Bounding boxes with keypoints:
****

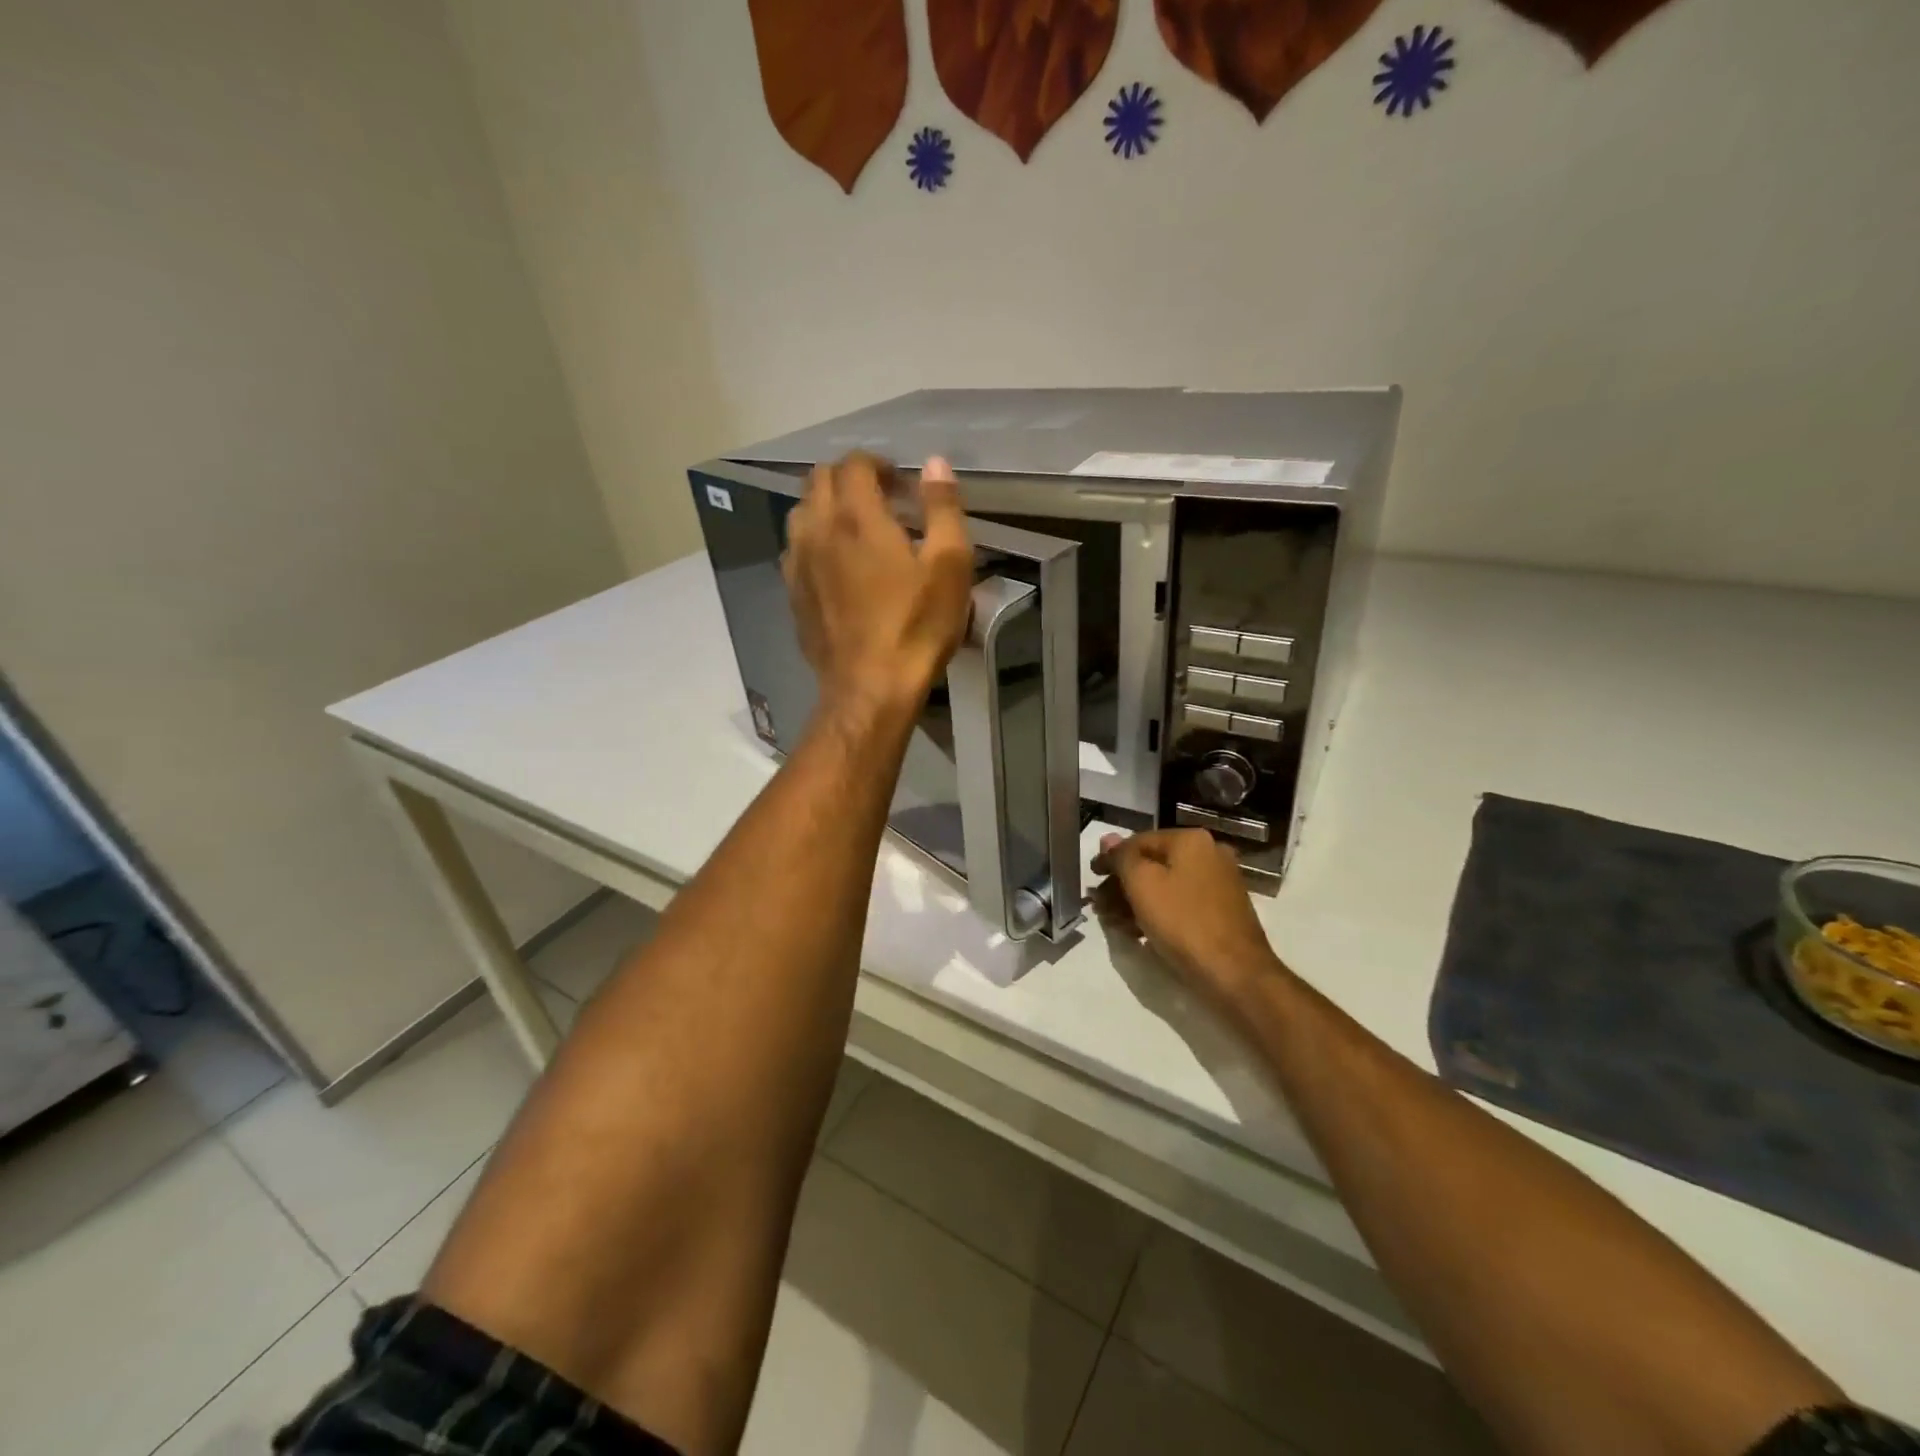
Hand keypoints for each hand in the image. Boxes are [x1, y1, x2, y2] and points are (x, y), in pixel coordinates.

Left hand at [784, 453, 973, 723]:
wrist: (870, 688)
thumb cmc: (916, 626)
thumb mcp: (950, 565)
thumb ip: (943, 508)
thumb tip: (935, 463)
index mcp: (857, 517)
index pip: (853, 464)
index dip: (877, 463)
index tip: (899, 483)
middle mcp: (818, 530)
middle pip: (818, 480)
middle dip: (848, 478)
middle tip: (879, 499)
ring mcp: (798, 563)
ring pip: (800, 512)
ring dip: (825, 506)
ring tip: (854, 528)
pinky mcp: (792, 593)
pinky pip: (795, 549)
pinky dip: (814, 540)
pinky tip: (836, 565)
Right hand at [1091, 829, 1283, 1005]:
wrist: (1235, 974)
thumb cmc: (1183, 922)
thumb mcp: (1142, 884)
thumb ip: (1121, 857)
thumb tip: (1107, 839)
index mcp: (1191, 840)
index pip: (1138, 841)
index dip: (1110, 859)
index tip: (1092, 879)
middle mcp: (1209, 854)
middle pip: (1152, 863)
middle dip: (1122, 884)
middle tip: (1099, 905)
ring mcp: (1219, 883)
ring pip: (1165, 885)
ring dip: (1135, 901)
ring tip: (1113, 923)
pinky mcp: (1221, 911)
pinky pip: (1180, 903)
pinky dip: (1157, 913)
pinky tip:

****

Copy out the line holding "thumb mcp: (1142, 884)" along with all lines after it through the end of the entries, exactly and only these.

- EXERCISE OUTPUT -
thumb mcp: (1142, 884)
thumb ip: (1121, 857)
thumb tip: (1107, 839)
index mcp: (1191, 840)
index pip: (1138, 841)
index dip: (1110, 859)
index tip: (1092, 879)
middle mcp: (1209, 854)
middle pip: (1152, 863)
middle dip: (1122, 884)
middle tip: (1099, 905)
ring mcp: (1219, 883)
ring pip: (1165, 885)
ring dip: (1135, 901)
ring tip: (1113, 923)
pinky mcp: (1221, 911)
pinky pip: (1180, 903)
pinky dip: (1157, 913)
pinky tip:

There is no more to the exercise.